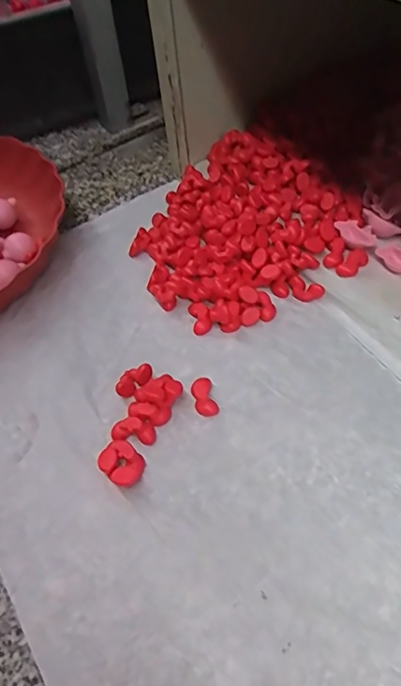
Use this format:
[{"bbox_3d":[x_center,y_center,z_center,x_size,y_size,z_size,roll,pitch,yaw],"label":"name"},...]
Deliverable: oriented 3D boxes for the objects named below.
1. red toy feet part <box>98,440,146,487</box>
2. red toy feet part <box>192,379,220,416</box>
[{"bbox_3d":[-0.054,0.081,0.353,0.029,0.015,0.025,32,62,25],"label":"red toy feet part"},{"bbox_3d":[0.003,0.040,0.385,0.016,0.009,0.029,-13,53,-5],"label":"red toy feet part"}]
...
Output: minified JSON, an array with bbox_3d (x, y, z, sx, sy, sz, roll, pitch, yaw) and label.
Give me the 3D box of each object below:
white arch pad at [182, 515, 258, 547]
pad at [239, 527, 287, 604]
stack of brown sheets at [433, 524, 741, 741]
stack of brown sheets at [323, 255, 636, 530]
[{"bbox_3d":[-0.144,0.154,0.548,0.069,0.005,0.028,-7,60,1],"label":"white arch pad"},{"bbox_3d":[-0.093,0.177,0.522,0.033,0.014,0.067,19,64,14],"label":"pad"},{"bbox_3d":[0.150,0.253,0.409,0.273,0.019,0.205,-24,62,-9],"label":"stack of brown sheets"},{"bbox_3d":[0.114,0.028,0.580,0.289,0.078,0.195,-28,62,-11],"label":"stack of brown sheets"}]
---
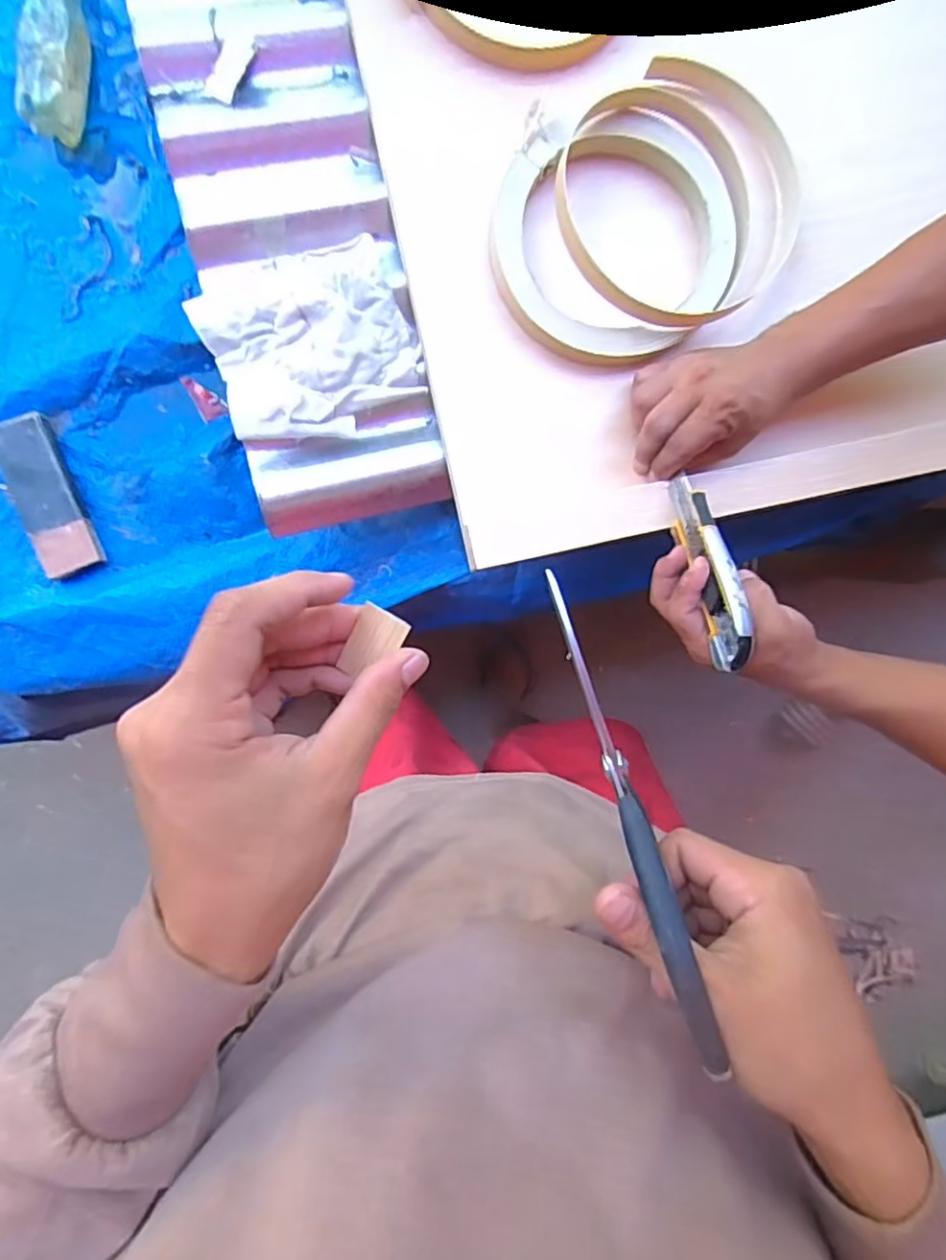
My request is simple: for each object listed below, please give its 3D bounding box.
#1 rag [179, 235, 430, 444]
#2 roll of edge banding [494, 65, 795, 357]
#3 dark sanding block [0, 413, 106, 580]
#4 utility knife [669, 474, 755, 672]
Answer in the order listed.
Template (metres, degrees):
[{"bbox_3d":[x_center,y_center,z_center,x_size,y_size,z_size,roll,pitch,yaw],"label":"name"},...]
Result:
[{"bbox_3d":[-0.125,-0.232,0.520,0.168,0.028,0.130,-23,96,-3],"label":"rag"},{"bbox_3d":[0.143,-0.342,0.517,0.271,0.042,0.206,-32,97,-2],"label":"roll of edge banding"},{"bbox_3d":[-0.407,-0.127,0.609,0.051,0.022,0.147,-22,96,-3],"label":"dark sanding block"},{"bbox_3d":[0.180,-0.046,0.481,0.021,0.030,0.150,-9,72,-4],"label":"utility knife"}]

Exercise directions
Scan the material and collect every line that contains "each".

Exercise solution
Give me the 3D box of each object below:
My request is simple: for each object listed below, please give its 3D bounding box.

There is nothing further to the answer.